● **Reading passage**
Saying that the speed of light changes is a bit off, but here goes.

If you shine a light in a stationary box from one side to the other, the light travels the width of the box, say "x".
If the box is moving in the same direction as the light,
the light travels the distance "x" , plus the distance the far wall of the box has traveled (say "y" ) , right?

Now, since we record time by our light clock, one "tick" will now take the time light uses to travel x+y.
But since this is the fastest possible speed, and every other photon inside the box also needs to travel the extra distance in the "x" direction, it is self-consistant.
The net effect inside the moving box is nothing, but from the outside the light uses more time from one side to the other, and time appears to move slower

>> No.1140571

>>1140281
So do you get it yet OP? What problems are you having still?

>> No.1140574

>>1140558
I'm not sure what you want me to say. Time is a fundamental concept on which the rest of the theory is built. How would you go about defining distance?

>> No.1140582

If you are moving at C with your back to the direction of motion, and you are looking at a clock, it will appear to stand still because the light from its face will never reach you. However, it is moving normally.

>> No.1140603 [DELETED] 

>>1140582
While true, that has nothing to due with time dilation.

● **Brief 1**
Repeat word for word the part of the thread on time dilation that starts with "The net effect" and continues through "you having still?".
The records have no connection to the thread on time dilation.

● **Provided data**
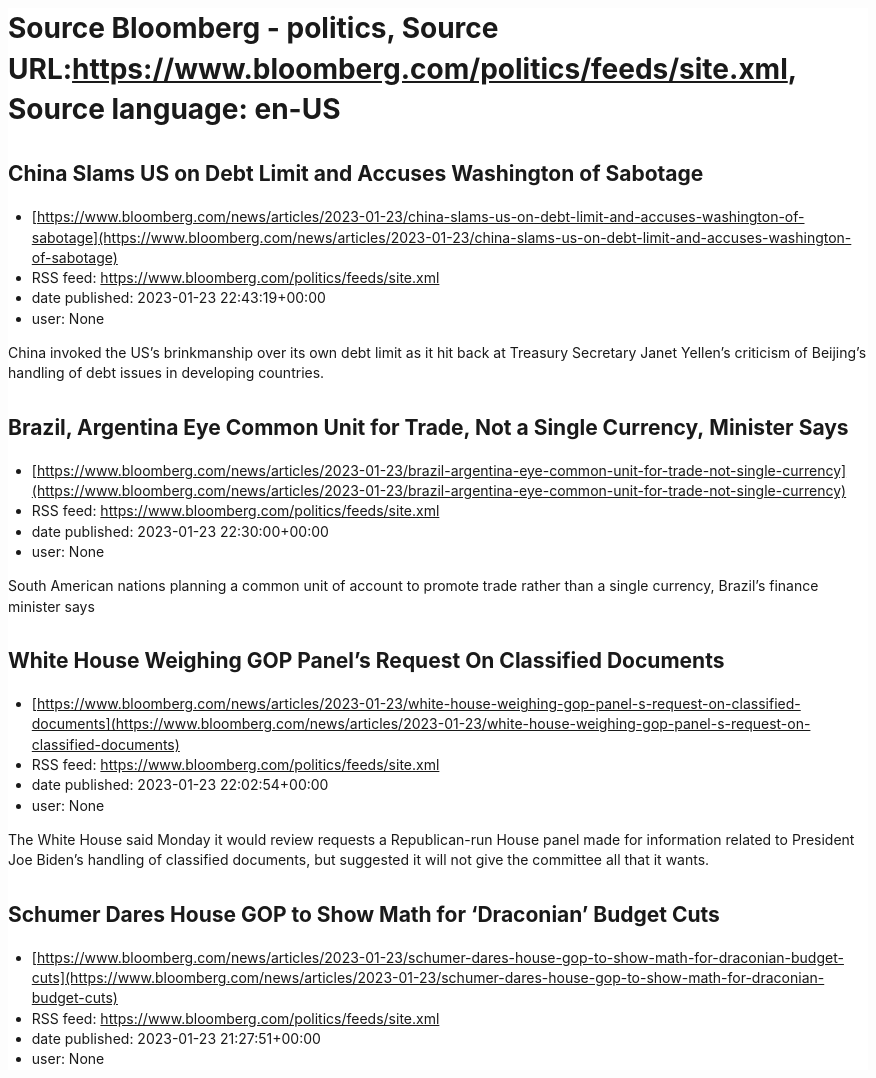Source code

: # Source Bloomberg - politics, Source URL:https://www.bloomberg.com/politics/feeds/site.xml, Source language: en-US

## China Slams US on Debt Limit and Accuses Washington of Sabotage
 - [https://www.bloomberg.com/news/articles/2023-01-23/china-slams-us-on-debt-limit-and-accuses-washington-of-sabotage](https://www.bloomberg.com/news/articles/2023-01-23/china-slams-us-on-debt-limit-and-accuses-washington-of-sabotage)
 - RSS feed: https://www.bloomberg.com/politics/feeds/site.xml
 - date published: 2023-01-23 22:43:19+00:00
 - user: None

China invoked the US’s brinkmanship over its own debt limit as it hit back at Treasury Secretary Janet Yellen’s criticism of Beijing’s handling of debt issues in developing countries.

## Brazil, Argentina Eye Common Unit for Trade, Not a Single Currency, Minister Says
 - [https://www.bloomberg.com/news/articles/2023-01-23/brazil-argentina-eye-common-unit-for-trade-not-single-currency](https://www.bloomberg.com/news/articles/2023-01-23/brazil-argentina-eye-common-unit-for-trade-not-single-currency)
 - RSS feed: https://www.bloomberg.com/politics/feeds/site.xml
 - date published: 2023-01-23 22:30:00+00:00
 - user: None

<p>South American nations planning a&nbsp;common unit of account to promote trade rather than a&nbsp;single currency, Brazil’s finance minister says</p>

## White House Weighing GOP Panel’s Request On Classified Documents
 - [https://www.bloomberg.com/news/articles/2023-01-23/white-house-weighing-gop-panel-s-request-on-classified-documents](https://www.bloomberg.com/news/articles/2023-01-23/white-house-weighing-gop-panel-s-request-on-classified-documents)
 - RSS feed: https://www.bloomberg.com/politics/feeds/site.xml
 - date published: 2023-01-23 22:02:54+00:00
 - user: None

The White House said Monday it would review requests a Republican-run House panel made for information related to President Joe Biden’s handling of classified documents, but suggested it will not give the committee all that it wants.

## Schumer Dares House GOP to Show Math for ‘Draconian’ Budget Cuts
 - [https://www.bloomberg.com/news/articles/2023-01-23/schumer-dares-house-gop-to-show-math-for-draconian-budget-cuts](https://www.bloomberg.com/news/articles/2023-01-23/schumer-dares-house-gop-to-show-math-for-draconian-budget-cuts)
 - RSS feed: https://www.bloomberg.com/politics/feeds/site.xml
 - date published: 2023-01-23 21:27:51+00:00
 - user: None
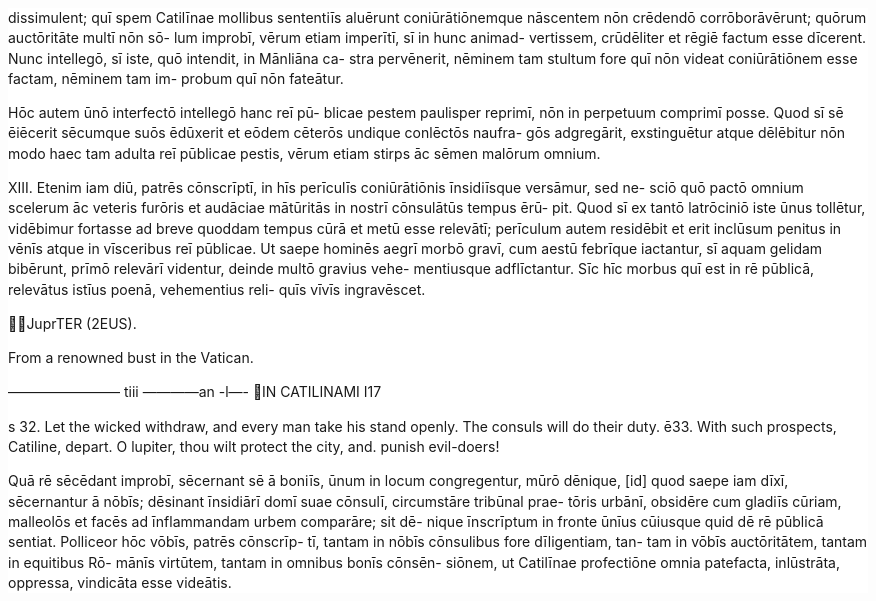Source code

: dissimulent; quī spem Catilīnae mollibus sententiīs
aluērunt coniūrātiōnemque nāscentem nōn crēdendō
corrōborāvērunt; quōrum auctōritāte multī nōn sō-
lum improbī, vērum etiam imperītī, sī in hunc animad-
vertissem, crūdēliter et rēgiē factum esse dīcerent.
Nunc intellegō, sī iste, quō intendit, in Mānliāna ca-
stra pervēnerit, nēminem tam stultum fore quī nōn
videat coniūrātiōnem esse factam, nēminem tam im-
probum quī nōn fateātur.

Hōc autem ūnō interfectō intellegō hanc reī pū-
blicae pestem paulisper reprimī, nōn in perpetuum
comprimī posse. Quod sī sē ēiēcerit sēcumque suōs
ēdūxerit et eōdem cēterōs undique conlēctōs naufra-
gōs adgregārit, exstinguētur atque dēlēbitur nōn
modo haec tam adulta reī pūblicae pestis, vērum
etiam stirps āc sēmen malōrum omnium.

XIII. Etenim iam diū, patrēs cōnscrīptī, in hīs
perīculīs coniūrātiōnis īnsidiīsque versāmur, sed ne-
sciō quō pactō omnium scelerum āc veteris furōris et
audāciae mātūritās in nostrī cōnsulātūs tempus ērū-
pit. Quod sī ex tantō latrōciniō iste ūnus tollētur,
vidēbimur fortasse ad breve quoddam tempus cūrā
et metū esse relevātī; perīculum autem residēbit et
erit inclūsum penitus in vēnīs atque in vīsceribus reī
pūblicae. Ut saepe hominēs aegrī morbō gravī, cum
aestū febrīque iactantur, sī aquam gelidam bibērunt,
prīmō relevārī videntur, deinde multō gravius vehe-
mentiusque adflīctantur. Sīc hīc morbus quī est in
rē pūblicā, relevātus istīus poenā, vehementius reli-
quīs vīvīs ingravēscet.

JuprTER (2EUS).

From a renowned bust in the Vatican.

———————— tiii ————an -l—-
IN CATILINAMI I17

s 32. Let the wicked withdraw, and every man take his
stand openly. The consuls will do their duty. ē33. With
such prospects, Catiline, depart. O lupiter, thou wilt protect
the city, and. punish evil-doers!

Quā rē sēcēdant improbī, sēcernant sē ā boniīs,
ūnum in locum congregentur, mūrō dēnique, [id]
quod saepe iam dīxī, sēcernantur ā nōbīs; dēsinant
īnsidiārī domī suae cōnsulī, circumstāre tribūnal prae-
tōris urbānī, obsidēre cum gladiīs cūriam, malleolōs
et facēs ad īnflammandam urbem comparāre; sit dē-
nique īnscrīptum in fronte ūnīus cūiusque quid dē rē
pūblicā sentiat. Polliceor hōc vōbīs, patrēs cōnscrīp-
tī, tantam in nōbīs cōnsulibus fore dīligentiam, tan-
tam in vōbīs auctōritātem, tantam in equitibus Rō-
mānīs virtūtem, tantam in omnibus bonīs cōnsēn-
siōnem, ut Catilīnae profectiōne omnia patefacta,
inlūstrāta, oppressa, vindicāta esse videātis.
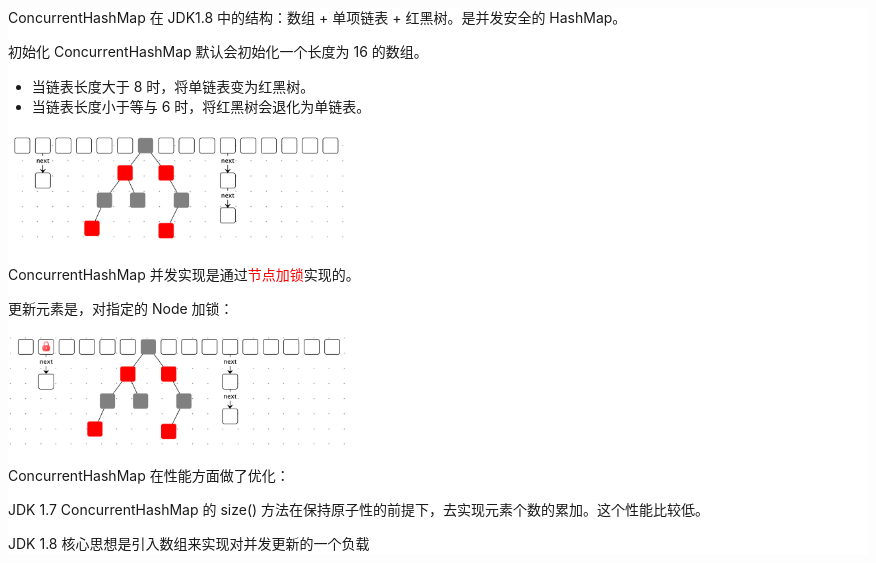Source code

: ConcurrentHashMap 在 JDK1.8 中的结构：数组 + 单项链表 + 红黑树。是并发安全的 HashMap。

初始化 ConcurrentHashMap 默认会初始化一个长度为 16 的数组。 

- 当链表长度大于 8 时，将单链表变为红黑树。
- 当链表长度小于等与 6 时，将红黑树会退化为单链表。



<img src="/images/java/WX20230302-203958@2x.png" style="zoom:33%;" />

ConcurrentHashMap 并发实现是通过<font color=red>节点加锁</font>实现的。

更新元素是，对指定的 Node 加锁：

<img src="/images/java/WX20230302-205843@2x.png" style="zoom:33%;" />

ConcurrentHashMap 在性能方面做了优化：

JDK 1.7 ConcurrentHashMap 的 size() 方法在保持原子性的前提下，去实现元素个数的累加。这个性能比较低。



JDK 1.8 核心思想是引入数组来实现对并发更新的一个负载
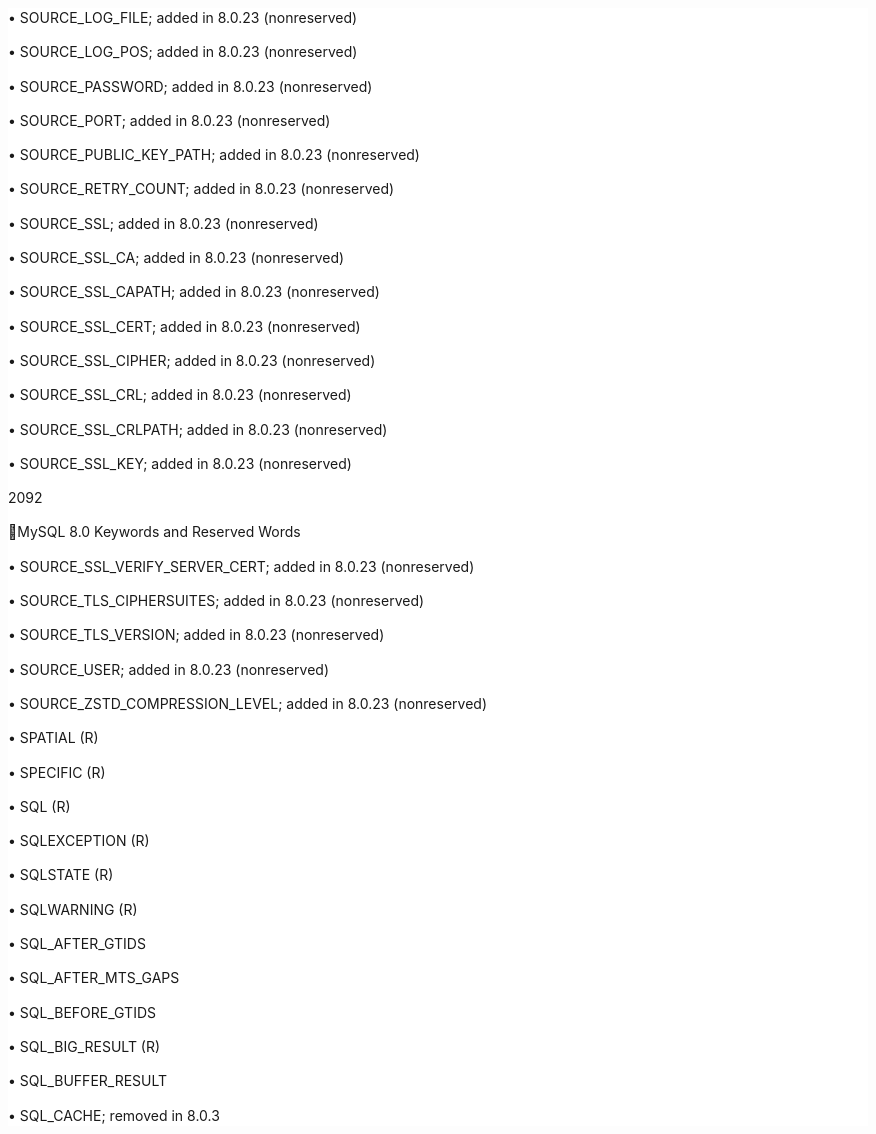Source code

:• SOURCE_LOG_FILE; added in 8.0.23 (nonreserved)

• SOURCE_LOG_POS; added in 8.0.23 (nonreserved)

• SOURCE_PASSWORD; added in 8.0.23 (nonreserved)

• SOURCE_PORT; added in 8.0.23 (nonreserved)

• SOURCE_PUBLIC_KEY_PATH; added in 8.0.23 (nonreserved)

• SOURCE_RETRY_COUNT; added in 8.0.23 (nonreserved)

• SOURCE_SSL; added in 8.0.23 (nonreserved)

• SOURCE_SSL_CA; added in 8.0.23 (nonreserved)

• SOURCE_SSL_CAPATH; added in 8.0.23 (nonreserved)

• SOURCE_SSL_CERT; added in 8.0.23 (nonreserved)

• SOURCE_SSL_CIPHER; added in 8.0.23 (nonreserved)

• SOURCE_SSL_CRL; added in 8.0.23 (nonreserved)

• SOURCE_SSL_CRLPATH; added in 8.0.23 (nonreserved)

• SOURCE_SSL_KEY; added in 8.0.23 (nonreserved)

2092

MySQL 8.0 Keywords and Reserved Words

• SOURCE_SSL_VERIFY_SERVER_CERT; added in 8.0.23 (nonreserved)

• SOURCE_TLS_CIPHERSUITES; added in 8.0.23 (nonreserved)

• SOURCE_TLS_VERSION; added in 8.0.23 (nonreserved)

• SOURCE_USER; added in 8.0.23 (nonreserved)

• SOURCE_ZSTD_COMPRESSION_LEVEL; added in 8.0.23 (nonreserved)

• SPATIAL (R)

• SPECIFIC (R)

• SQL (R)

• SQLEXCEPTION (R)

• SQLSTATE (R)

• SQLWARNING (R)

• SQL_AFTER_GTIDS

• SQL_AFTER_MTS_GAPS

• SQL_BEFORE_GTIDS

• SQL_BIG_RESULT (R)

• SQL_BUFFER_RESULT

• SQL_CACHE; removed in 8.0.3

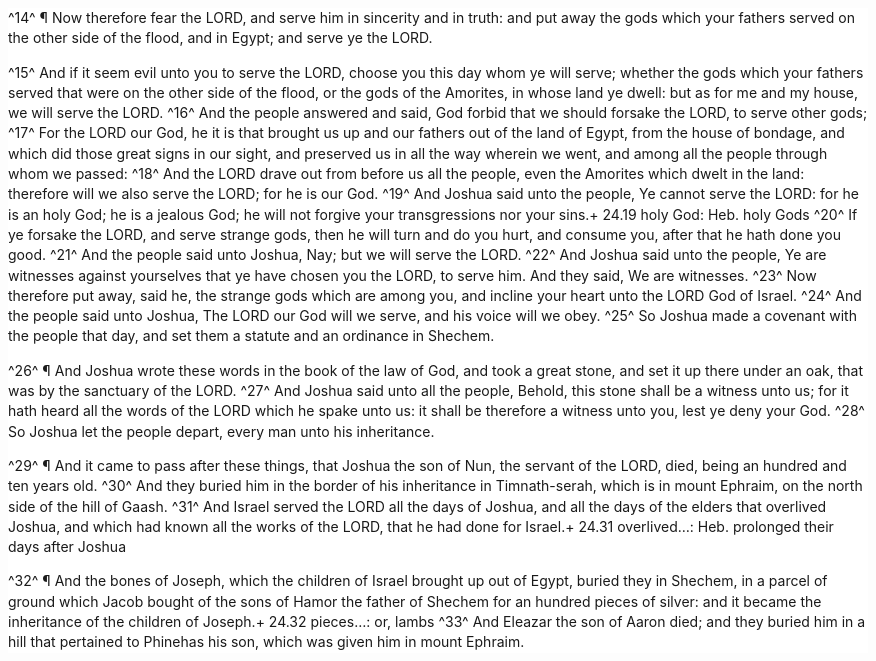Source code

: ^14^ ¶ Now therefore fear the LORD, and serve him in sincerity and in truth: and put away the gods which your fathers served on the other side of the flood, and in Egypt; and serve ye the LORD. 

^15^ And if it seem evil unto you to serve the LORD, choose you this day whom ye will serve; whether the gods which your fathers served that were on the other side of the flood, or the gods of the Amorites, in whose land ye dwell: but as for me and my house, we will serve the LORD. ^16^ And the people answered and said, God forbid that we should forsake the LORD, to serve other gods; ^17^ For the LORD our God, he it is that brought us up and our fathers out of the land of Egypt, from the house of bondage, and which did those great signs in our sight, and preserved us in all the way wherein we went, and among all the people through whom we passed: ^18^ And the LORD drave out from before us all the people, even the Amorites which dwelt in the land: therefore will we also serve the LORD; for he is our God. ^19^ And Joshua said unto the people, Ye cannot serve the LORD: for he is an holy God; he is a jealous God; he will not forgive your transgressions nor your sins.+ 24.19 holy God: Heb. holy Gods ^20^ If ye forsake the LORD, and serve strange gods, then he will turn and do you hurt, and consume you, after that he hath done you good. ^21^ And the people said unto Joshua, Nay; but we will serve the LORD. ^22^ And Joshua said unto the people, Ye are witnesses against yourselves that ye have chosen you the LORD, to serve him. And they said, We are witnesses. ^23^ Now therefore put away, said he, the strange gods which are among you, and incline your heart unto the LORD God of Israel. ^24^ And the people said unto Joshua, The LORD our God will we serve, and his voice will we obey. ^25^ So Joshua made a covenant with the people that day, and set them a statute and an ordinance in Shechem. 

^26^ ¶ And Joshua wrote these words in the book of the law of God, and took a great stone, and set it up there under an oak, that was by the sanctuary of the LORD. ^27^ And Joshua said unto all the people, Behold, this stone shall be a witness unto us; for it hath heard all the words of the LORD which he spake unto us: it shall be therefore a witness unto you, lest ye deny your God. ^28^ So Joshua let the people depart, every man unto his inheritance. 

^29^ ¶ And it came to pass after these things, that Joshua the son of Nun, the servant of the LORD, died, being an hundred and ten years old. ^30^ And they buried him in the border of his inheritance in Timnath-serah, which is in mount Ephraim, on the north side of the hill of Gaash. ^31^ And Israel served the LORD all the days of Joshua, and all the days of the elders that overlived Joshua, and which had known all the works of the LORD, that he had done for Israel.+ 24.31 overlived…: Heb. prolonged their days after Joshua 

^32^ ¶ And the bones of Joseph, which the children of Israel brought up out of Egypt, buried they in Shechem, in a parcel of ground which Jacob bought of the sons of Hamor the father of Shechem for an hundred pieces of silver: and it became the inheritance of the children of Joseph.+ 24.32 pieces…: or, lambs ^33^ And Eleazar the son of Aaron died; and they buried him in a hill that pertained to Phinehas his son, which was given him in mount Ephraim.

● **Brief 2**
Reproduce the lines of the records from the one containing "SOURCE_SSL_KEY; added in 8.0.23 (nonreserved)" through the one containing "ye the LORD.", including both. Leave the pictures out.

● **Written solution 1**
The net effect inside the moving box is nothing, but from the outside the light uses more time from one side to the other, and time appears to move slower

>> No.1140571

>>1140281
So do you get it yet OP? What problems are you having still?

● **Written solution 2**
• SOURCE_SSL_KEY; added in 8.0.23 (nonreserved)

2092

MySQL 8.0 Keywords and Reserved Words

• SOURCE_SSL_VERIFY_SERVER_CERT; added in 8.0.23 (nonreserved)

• SOURCE_TLS_CIPHERSUITES; added in 8.0.23 (nonreserved)

• SOURCE_TLS_VERSION; added in 8.0.23 (nonreserved)

• SOURCE_USER; added in 8.0.23 (nonreserved)

• SOURCE_ZSTD_COMPRESSION_LEVEL; added in 8.0.23 (nonreserved)

• SPATIAL (R)

• SPECIFIC (R)

• SQL (R)

• SQLEXCEPTION (R)

• SQLSTATE (R)

• SQLWARNING (R)

• SQL_AFTER_GTIDS

• SQL_AFTER_MTS_GAPS

• SQL_BEFORE_GTIDS

• SQL_BIG_RESULT (R)

• SQL_BUFFER_RESULT

• SQL_CACHE; removed in 8.0.3

Source code

: ^14^ ¶ Now therefore fear the LORD, and serve him in sincerity and in truth: and put away the gods which your fathers served on the other side of the flood, and in Egypt; and serve ye the LORD. 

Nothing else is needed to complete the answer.